The author and illustrator published her most recent picture book, Where Do Birds Live?, in September, using the natural world as a medium for her artwork.

Nature has always been a great love for McGehee — instilled in her in childhood in Portland, Ore., her passion continues to this day. Her studio, bright from the sun pouring in through the windows, overlooks her backyard with a view of tall trees, leaves just beginning to turn orange and yellow, short bushes, and colorful flowers not yet affected by the cooling temperatures. When she works, she leaves the door leading to the outside open, merging the inside and the outside.

“I love just being outside and observing,” she said. “I feel closer to animals than I do people sometimes.”

Almost on cue, her orange tabby saunters into the room and looks up at her expectantly. McGehee doesn’t miss a beat as she begins talking about her background in art while scratching Bee’s — short for Beatrice — back in just the right spot. The cat stretches and raises her rump in delight, encouraging the author to continue.

A few yards, away another feline — Fauve — is lazily curled up on the artist’s chair after a long night spent outdoors. She’s recouping from her adventure. These are McGehee’s “studio mates,” the ones who are with her as she labors over each illustration.

Where Do Birds Live? is her third picture book, and all three have dealt with nature. Her first, A Tallgrass Prairie Alphabet, used images of the Midwest to teach children both the letters of the alphabet and about the natural world that surrounds them. Published by the University of Iowa Press, hers was the first children’s book the organization put out.

“She has just a wonderful affinity for nature,” Iowa Press Director Holly Carver said. “She connects you with what’s left of [nature] in Iowa.”

For her illustrations, McGehee uses a type of drawing called scratch-boarding, which uses a thin cardboard-like surface with a layer of white chalk on top of it. The paper is then covered with black ink, which she scratches into to create her drawings. After making the initial forms, she paints in the resulting white space with watercolors. The outcome is a vivid and striking image — almost like a woodcarving — filled with vibrant colors that contrast with the leftover black ink.

“Scratch-board is more like subtractive drawing,” she said. “I’m more like a sculptor than a drawer almost.”

All of her books have been nonfiction works, and though her art is colorful and imaginative, she makes sure that she also stays true to the colors and forms found in real life.

“I want [kids] to recognize a bur oak tree or a goldfinch. So my mind switches back between really creative, because who doesn’t want a purple bird? But goldfinches are gold,” McGehee said. “And that’s part of who I am. I like real things. I wish I could do stuff that’s a little more out there and edgy, but there are enough people who do that.”

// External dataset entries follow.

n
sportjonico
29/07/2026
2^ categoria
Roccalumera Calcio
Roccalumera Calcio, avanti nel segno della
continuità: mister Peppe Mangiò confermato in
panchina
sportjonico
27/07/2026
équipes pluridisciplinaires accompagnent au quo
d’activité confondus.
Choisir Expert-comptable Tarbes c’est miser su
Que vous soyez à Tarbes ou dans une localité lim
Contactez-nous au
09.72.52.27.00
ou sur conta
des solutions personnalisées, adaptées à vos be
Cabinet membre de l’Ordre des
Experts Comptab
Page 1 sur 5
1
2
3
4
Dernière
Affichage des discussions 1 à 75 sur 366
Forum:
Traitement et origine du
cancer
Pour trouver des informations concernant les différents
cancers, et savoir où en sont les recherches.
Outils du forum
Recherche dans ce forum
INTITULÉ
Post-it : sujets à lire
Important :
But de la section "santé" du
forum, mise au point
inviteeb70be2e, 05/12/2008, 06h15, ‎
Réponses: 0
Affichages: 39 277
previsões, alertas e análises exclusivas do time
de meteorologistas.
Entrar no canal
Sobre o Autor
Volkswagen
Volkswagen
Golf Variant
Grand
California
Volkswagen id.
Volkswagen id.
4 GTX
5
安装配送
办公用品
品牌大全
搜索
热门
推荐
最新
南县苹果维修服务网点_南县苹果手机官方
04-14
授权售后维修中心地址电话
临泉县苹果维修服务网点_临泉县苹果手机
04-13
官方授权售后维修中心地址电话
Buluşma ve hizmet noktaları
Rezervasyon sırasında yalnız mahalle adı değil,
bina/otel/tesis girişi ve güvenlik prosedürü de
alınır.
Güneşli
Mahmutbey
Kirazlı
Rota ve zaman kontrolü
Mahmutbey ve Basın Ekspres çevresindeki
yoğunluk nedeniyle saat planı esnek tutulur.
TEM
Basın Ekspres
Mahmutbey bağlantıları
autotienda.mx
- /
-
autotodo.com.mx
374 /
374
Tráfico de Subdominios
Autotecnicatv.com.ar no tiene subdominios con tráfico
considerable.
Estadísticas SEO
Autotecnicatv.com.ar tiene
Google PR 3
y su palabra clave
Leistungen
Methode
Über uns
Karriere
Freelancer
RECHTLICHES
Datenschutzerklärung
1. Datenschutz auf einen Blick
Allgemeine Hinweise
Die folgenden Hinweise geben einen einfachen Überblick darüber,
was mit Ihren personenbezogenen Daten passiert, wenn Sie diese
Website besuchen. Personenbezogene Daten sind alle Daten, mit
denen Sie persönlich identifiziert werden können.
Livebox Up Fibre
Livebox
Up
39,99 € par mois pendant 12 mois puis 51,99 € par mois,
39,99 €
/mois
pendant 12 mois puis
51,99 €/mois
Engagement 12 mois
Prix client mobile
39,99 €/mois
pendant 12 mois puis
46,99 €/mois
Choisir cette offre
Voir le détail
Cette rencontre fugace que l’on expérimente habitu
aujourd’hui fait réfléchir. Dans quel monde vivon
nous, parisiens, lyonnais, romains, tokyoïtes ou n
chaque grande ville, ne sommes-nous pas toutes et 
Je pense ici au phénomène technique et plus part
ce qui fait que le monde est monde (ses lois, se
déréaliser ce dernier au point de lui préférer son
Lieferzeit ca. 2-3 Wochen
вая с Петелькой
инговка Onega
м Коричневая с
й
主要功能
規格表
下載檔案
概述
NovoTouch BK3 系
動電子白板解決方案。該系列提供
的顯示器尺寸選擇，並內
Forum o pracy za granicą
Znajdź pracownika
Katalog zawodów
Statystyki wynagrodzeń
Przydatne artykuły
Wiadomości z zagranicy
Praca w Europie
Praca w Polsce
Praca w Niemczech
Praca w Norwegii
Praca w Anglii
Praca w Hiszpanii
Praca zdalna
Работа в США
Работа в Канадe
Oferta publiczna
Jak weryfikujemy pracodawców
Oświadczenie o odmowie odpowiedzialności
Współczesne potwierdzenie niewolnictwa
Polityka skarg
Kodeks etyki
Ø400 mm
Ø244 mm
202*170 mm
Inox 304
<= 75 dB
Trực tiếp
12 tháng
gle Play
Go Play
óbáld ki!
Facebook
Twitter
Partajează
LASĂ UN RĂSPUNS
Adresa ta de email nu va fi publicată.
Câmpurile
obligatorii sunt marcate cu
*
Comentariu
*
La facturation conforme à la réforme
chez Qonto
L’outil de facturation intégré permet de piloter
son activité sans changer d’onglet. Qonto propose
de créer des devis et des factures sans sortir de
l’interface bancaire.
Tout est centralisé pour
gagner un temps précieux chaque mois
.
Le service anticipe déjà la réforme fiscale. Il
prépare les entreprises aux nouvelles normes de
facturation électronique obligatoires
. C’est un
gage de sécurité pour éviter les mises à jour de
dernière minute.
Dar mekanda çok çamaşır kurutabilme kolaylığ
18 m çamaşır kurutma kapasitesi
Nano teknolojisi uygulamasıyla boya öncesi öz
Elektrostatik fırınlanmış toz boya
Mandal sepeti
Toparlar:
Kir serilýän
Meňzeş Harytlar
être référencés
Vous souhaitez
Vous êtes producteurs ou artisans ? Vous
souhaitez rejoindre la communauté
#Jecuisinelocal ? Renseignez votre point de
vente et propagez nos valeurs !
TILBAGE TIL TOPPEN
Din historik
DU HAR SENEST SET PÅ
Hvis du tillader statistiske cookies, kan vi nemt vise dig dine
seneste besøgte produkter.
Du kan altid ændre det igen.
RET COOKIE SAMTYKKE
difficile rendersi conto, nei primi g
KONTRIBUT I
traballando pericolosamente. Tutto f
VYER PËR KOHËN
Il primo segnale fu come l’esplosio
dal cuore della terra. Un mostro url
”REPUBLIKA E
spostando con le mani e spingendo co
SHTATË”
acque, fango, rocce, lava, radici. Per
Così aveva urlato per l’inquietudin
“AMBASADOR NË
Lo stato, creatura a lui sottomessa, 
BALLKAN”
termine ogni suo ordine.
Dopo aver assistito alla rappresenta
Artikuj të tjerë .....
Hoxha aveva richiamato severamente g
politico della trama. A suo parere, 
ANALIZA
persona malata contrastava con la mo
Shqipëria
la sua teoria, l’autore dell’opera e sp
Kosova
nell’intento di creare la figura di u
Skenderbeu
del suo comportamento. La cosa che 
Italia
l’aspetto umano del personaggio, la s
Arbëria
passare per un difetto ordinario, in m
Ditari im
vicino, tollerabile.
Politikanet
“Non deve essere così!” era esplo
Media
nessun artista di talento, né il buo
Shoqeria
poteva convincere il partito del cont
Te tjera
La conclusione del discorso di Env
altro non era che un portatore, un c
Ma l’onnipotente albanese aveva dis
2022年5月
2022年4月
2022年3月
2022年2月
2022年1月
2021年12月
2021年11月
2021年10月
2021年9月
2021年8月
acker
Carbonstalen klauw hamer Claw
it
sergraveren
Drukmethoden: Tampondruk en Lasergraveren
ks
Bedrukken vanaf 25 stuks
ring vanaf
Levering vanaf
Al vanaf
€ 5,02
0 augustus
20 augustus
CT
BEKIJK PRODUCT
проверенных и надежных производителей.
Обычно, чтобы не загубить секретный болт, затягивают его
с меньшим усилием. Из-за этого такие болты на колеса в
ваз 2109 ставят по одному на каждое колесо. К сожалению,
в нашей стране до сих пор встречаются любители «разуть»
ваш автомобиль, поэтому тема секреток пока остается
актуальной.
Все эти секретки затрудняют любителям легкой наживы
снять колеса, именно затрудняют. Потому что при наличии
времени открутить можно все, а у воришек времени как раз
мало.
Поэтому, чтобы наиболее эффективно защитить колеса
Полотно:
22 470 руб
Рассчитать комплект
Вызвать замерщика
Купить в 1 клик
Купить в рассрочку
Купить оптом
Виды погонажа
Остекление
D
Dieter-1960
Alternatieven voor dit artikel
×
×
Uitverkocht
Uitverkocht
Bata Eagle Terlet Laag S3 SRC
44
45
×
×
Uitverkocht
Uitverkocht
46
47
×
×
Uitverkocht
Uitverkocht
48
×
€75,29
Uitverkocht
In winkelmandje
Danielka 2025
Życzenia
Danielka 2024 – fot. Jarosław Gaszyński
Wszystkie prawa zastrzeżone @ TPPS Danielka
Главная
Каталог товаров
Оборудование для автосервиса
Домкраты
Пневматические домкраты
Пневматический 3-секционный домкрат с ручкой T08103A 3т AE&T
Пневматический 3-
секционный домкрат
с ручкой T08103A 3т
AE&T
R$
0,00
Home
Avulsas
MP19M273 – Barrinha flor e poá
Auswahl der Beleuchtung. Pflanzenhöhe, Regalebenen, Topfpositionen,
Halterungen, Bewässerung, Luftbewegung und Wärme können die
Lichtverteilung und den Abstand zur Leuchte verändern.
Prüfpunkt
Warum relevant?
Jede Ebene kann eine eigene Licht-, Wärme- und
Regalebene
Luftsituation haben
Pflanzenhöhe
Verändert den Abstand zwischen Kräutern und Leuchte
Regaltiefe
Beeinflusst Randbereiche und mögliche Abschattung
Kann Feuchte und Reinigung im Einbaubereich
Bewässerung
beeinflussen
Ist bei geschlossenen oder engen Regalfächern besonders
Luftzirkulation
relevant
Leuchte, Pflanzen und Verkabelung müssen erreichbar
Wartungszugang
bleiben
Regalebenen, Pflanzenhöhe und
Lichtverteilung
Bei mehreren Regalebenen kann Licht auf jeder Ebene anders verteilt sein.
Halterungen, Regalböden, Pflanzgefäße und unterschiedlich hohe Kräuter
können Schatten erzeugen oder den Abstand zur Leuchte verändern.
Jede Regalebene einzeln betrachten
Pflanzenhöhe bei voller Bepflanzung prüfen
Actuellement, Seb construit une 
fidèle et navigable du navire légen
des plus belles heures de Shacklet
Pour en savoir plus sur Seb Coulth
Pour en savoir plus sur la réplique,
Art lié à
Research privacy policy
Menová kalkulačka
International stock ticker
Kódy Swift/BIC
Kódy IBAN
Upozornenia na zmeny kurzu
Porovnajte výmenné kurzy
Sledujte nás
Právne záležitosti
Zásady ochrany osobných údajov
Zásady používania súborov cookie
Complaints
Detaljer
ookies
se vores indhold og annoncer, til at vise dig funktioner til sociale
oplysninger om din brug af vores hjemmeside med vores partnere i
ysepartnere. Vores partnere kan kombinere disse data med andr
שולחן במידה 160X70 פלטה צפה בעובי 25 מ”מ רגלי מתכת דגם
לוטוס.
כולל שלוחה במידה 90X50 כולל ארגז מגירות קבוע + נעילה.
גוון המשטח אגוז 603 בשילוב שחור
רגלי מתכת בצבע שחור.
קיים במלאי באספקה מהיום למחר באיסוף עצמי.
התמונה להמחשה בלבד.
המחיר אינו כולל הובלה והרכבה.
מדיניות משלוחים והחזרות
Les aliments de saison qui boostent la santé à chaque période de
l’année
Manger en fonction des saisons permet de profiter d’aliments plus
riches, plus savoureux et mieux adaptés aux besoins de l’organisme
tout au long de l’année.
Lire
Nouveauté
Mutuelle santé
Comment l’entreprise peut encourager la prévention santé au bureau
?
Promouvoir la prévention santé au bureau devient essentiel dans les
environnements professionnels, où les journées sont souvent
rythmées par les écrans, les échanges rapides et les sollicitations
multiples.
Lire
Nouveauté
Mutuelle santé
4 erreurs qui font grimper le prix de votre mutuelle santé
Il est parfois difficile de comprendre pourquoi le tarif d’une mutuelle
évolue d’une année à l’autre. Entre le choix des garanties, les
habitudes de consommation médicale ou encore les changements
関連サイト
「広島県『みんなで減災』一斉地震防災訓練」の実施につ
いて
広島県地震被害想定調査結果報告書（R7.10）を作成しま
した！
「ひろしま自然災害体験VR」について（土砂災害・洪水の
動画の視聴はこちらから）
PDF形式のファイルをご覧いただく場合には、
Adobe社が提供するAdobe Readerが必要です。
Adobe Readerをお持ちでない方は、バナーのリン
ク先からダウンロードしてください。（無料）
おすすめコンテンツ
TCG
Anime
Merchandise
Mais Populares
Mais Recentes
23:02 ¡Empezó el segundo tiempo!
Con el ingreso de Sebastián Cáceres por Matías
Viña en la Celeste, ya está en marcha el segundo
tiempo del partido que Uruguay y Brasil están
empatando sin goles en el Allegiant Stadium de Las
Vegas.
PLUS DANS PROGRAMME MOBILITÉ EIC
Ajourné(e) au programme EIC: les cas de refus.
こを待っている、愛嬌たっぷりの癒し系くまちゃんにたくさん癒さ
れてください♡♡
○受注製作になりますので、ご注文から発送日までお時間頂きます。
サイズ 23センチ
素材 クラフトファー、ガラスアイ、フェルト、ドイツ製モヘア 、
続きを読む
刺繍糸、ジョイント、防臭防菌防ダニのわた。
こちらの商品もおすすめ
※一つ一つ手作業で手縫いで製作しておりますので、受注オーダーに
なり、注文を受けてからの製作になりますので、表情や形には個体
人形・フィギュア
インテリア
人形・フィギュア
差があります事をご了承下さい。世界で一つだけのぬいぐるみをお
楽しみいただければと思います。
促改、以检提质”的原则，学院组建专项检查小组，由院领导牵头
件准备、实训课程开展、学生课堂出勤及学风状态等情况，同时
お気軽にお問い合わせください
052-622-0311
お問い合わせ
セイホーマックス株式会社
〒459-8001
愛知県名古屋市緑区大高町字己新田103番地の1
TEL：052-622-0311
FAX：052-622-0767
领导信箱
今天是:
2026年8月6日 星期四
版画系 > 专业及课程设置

She came to Iowa City from Oregon after her husband accepted a job with the UI. Initially, she only expected to stay in the area for a few years, but the city found a way to make the artist put down her roots in the area.

“We’re a City of Literature, so that’s perfect for me,” she said. “It has great nature, and it’s just a city that loves books and supports the environment.”

Though most are familiar with her as an artist, McGehee has had a long history of writing as well. She’s kept a journal since she was in the sixth grade, and though she calls writing “her second language,” she finds it to be easier in a physical sense than creating an illustration, which requires an eye trained to concentrate on the tiniest of details. Often her work keeps her up long into the night, perfecting the images that appear in her books.

“There are different demands for sure,” she said. “You feel like you’ve run a good five-mile run after a big illustration.”